An un-predicted visitation.

It was in Buffalo New York, 1969.  My cousins Seth and Andy were only little boys attending a family Seder; a traditional Jewish meal to commemorate the story of the book of Exodus. A story of when our ancestors, the Hebrew people, needed to get out. 

But one part of the traditional Seder is to open the door to make sure someone very special can get in.  We fill a cup to just past overflowing, and open the door in the hope that we will be visited by the prophet Elijah – the desert prophet who reportedly rose into the heavens rather than dropping dead like the rest of us.
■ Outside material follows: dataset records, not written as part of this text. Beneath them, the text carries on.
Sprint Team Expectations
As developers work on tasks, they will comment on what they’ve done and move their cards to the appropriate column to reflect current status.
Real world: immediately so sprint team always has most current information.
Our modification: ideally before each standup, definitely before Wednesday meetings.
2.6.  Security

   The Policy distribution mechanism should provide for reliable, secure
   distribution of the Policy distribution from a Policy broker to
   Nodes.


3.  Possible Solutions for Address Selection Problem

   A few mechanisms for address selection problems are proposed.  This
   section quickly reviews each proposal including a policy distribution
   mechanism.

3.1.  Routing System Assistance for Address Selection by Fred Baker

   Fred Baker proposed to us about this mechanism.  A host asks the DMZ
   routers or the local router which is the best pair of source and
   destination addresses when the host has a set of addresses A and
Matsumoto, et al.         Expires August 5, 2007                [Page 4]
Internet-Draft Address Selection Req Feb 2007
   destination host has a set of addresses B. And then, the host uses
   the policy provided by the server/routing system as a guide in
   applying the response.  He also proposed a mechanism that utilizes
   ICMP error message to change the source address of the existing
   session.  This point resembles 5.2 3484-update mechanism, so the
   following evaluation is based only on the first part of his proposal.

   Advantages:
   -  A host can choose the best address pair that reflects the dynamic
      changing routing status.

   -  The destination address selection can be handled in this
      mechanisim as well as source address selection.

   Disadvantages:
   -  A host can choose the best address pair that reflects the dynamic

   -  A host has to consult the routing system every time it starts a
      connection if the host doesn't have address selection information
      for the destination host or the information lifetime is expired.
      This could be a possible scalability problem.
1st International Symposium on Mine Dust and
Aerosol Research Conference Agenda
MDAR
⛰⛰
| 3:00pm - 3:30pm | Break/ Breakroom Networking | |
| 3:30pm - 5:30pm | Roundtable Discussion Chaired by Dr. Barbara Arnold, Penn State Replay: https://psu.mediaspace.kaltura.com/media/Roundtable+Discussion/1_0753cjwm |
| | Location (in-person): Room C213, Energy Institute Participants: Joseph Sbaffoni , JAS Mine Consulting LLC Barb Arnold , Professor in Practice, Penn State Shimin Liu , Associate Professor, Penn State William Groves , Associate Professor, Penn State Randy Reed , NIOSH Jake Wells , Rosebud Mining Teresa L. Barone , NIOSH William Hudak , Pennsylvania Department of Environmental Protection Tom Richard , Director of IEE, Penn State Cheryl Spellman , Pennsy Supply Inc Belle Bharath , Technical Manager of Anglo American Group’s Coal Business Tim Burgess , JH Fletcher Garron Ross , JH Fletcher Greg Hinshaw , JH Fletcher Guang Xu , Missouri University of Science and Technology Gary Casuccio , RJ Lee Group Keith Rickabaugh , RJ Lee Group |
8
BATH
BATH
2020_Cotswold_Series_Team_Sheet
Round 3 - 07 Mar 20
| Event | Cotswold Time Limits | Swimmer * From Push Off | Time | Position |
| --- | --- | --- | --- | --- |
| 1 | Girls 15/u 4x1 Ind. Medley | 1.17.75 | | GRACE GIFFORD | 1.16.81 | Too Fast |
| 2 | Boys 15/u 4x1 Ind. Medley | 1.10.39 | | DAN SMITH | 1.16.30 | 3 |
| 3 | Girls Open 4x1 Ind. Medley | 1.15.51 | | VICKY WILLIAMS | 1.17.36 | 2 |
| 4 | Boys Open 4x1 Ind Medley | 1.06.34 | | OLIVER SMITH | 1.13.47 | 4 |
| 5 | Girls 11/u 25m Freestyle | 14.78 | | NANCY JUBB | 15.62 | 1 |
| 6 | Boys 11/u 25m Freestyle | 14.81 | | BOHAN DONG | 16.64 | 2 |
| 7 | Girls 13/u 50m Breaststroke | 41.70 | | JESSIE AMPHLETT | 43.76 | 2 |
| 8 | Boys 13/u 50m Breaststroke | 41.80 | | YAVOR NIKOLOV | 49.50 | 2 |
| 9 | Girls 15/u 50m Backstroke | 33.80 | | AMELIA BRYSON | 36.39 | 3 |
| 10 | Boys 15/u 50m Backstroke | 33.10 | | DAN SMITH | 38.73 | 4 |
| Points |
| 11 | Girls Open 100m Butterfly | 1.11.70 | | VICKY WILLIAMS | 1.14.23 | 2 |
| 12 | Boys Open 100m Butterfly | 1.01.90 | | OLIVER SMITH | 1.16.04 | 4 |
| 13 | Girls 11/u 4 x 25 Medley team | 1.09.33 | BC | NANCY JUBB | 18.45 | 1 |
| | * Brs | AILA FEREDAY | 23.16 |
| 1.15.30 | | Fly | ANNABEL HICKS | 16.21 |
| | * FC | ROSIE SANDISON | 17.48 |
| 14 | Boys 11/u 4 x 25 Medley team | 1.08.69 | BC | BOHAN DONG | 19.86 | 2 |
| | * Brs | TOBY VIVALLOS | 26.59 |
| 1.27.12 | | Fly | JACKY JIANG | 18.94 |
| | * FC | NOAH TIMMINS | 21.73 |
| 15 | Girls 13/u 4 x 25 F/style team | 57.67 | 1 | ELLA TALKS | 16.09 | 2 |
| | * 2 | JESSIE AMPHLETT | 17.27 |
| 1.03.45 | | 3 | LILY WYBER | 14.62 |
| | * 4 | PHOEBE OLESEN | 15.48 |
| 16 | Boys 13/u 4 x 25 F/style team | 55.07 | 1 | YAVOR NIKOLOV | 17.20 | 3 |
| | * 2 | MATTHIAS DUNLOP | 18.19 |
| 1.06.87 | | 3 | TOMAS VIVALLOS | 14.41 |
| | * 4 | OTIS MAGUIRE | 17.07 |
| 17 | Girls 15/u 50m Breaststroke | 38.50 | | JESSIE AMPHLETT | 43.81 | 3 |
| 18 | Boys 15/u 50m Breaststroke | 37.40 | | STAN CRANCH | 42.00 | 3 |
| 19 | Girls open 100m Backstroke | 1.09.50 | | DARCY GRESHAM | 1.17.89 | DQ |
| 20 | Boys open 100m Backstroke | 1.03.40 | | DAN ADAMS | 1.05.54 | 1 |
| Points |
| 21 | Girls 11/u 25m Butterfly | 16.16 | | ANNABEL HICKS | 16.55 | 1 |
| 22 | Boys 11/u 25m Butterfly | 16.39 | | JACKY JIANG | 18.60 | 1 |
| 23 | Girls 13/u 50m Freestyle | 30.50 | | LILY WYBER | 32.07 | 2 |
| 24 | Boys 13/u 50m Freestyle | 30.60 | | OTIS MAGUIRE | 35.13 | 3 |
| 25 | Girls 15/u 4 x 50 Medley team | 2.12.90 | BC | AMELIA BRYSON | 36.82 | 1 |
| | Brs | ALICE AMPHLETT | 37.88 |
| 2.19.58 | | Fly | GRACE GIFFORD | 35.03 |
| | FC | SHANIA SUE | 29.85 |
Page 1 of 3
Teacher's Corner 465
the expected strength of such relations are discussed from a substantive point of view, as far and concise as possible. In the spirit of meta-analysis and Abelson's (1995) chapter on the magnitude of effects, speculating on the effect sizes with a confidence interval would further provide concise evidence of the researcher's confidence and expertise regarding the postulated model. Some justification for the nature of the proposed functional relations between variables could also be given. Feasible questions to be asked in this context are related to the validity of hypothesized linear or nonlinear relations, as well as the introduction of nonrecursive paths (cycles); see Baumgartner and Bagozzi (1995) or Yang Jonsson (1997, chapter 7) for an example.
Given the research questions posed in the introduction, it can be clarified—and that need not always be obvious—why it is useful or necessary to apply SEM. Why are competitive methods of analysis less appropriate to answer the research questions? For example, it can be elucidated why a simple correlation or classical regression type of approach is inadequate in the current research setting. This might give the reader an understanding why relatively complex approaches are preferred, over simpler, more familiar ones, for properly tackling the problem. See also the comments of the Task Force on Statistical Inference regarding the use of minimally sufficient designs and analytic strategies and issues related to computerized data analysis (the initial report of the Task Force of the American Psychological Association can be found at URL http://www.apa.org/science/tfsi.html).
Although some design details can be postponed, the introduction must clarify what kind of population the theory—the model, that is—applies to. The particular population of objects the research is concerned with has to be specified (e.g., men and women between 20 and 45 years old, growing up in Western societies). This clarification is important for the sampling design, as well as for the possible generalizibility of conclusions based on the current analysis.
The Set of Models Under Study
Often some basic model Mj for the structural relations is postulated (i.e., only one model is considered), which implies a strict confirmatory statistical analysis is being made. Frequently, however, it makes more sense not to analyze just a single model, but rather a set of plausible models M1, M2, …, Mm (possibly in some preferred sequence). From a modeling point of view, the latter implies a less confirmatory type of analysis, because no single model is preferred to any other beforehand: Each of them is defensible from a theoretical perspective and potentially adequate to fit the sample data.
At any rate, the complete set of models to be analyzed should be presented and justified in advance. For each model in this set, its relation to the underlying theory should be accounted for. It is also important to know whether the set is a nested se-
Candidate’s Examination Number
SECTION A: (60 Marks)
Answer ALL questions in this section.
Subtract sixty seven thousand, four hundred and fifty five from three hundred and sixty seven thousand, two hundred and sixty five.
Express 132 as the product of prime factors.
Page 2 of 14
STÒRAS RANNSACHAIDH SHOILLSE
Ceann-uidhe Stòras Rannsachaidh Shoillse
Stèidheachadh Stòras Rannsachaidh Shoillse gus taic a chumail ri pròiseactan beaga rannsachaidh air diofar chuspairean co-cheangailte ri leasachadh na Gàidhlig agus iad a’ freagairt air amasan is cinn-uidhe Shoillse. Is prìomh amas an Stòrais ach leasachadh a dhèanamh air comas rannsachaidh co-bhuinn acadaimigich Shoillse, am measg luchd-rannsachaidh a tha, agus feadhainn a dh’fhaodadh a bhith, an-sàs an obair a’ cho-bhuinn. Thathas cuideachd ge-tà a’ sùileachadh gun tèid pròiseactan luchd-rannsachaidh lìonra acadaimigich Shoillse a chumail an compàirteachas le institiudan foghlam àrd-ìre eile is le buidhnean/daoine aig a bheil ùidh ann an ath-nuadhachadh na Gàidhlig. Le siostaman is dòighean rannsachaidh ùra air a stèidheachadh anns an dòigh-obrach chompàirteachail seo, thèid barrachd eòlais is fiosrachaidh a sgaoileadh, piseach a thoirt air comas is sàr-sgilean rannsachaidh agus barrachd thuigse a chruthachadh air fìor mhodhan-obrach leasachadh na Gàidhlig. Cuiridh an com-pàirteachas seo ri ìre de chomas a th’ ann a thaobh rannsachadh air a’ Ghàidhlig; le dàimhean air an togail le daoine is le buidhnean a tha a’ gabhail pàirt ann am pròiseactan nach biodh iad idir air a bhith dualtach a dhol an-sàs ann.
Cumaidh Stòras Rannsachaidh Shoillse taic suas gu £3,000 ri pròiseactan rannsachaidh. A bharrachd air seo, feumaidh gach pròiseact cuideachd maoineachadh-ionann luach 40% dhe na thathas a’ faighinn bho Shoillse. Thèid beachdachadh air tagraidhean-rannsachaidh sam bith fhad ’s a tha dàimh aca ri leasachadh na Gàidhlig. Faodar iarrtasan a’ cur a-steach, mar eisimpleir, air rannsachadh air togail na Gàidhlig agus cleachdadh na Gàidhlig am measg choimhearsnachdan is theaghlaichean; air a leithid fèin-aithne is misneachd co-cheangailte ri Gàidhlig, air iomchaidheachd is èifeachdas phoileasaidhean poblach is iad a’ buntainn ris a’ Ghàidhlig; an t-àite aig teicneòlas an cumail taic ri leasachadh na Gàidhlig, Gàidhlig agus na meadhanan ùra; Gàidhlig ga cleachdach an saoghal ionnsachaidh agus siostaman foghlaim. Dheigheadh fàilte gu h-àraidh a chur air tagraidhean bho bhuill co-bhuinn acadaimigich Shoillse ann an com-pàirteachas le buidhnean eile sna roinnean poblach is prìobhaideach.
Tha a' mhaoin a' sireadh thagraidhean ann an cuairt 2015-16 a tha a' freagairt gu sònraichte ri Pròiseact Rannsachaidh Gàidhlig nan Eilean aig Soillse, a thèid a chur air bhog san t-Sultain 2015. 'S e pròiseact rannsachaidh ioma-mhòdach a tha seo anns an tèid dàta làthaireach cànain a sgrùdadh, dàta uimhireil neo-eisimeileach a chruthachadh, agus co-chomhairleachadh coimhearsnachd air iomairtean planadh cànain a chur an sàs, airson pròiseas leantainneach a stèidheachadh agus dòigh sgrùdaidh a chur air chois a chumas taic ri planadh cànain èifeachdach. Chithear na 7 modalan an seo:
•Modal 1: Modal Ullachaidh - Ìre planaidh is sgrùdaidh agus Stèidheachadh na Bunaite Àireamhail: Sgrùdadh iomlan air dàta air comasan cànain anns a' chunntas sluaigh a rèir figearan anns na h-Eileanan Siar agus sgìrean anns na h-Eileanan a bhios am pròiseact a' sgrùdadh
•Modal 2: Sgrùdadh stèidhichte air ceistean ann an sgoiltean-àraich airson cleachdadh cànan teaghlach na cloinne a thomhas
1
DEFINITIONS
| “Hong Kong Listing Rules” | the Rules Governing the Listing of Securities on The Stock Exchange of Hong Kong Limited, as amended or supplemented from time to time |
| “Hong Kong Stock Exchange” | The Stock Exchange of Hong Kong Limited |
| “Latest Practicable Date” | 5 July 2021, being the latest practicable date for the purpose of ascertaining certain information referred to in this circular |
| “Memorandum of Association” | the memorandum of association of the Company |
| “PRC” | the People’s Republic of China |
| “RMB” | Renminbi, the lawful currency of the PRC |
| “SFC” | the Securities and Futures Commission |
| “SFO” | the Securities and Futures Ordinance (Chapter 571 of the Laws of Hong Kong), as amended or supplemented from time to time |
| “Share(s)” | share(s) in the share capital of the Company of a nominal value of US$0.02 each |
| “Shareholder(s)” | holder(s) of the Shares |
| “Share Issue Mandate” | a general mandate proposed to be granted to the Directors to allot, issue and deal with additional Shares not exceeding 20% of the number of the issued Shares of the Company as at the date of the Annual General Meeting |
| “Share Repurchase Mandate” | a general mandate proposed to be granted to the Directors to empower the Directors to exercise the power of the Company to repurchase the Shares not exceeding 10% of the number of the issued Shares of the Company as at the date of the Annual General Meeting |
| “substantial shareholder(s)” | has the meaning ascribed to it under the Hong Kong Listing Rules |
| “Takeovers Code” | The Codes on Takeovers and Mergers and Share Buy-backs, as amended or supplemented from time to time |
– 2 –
Seth and Andy were granted the honor of opening the door for Elijah.  Nothing unusual there.  It is an honor typically granted to bored-to-hyperactivity children by parents too full and sleepy from the heavy meal to get up and open it themselves.  To the best of my knowledge, over the thousands of years of Jewish children, no Jewish child has ever known what it is like to open the door and find Elijah ready, waiting and eager to come in.  Never for thousands of years until my cousins in Buffalo 1969.

The two boys came sprinting back to the dining room pale with shocked excitement.  “He’s here!  Elijah is at the door!” 

“Ha ha” chorused the parents.  “Very funny.  Now sit down so we can sing a few more songs.”  But there was no joke, no lie and no trick, on the boys’ faces.  They pulled at their father Nathan’s arm, desperate that he come and see Elijah, still waiting at the door.  Not sure what to make of it, several parents rose from their cushioned chairs and made their way to the door of the apartment in Buffalo.

And there he stood.  He was a tall man wearing a robe and sandals.  He had something very much like a towel wrapped around his head.  He was pink and warm and looked a bit exasperated. 

He wondered if he could use their phone.

It was the downstairs neighbor, fresh from the sauna.  He’d forgotten his keys in his apartment, and his wife seemed to have fallen asleep or else couldn’t hear his pounding from the shower.  He predicted that she would come to a ringing phone.

What a miracle!  The Jews upstairs were home having a meal and opening doors of welcome as he arrived in his time of need!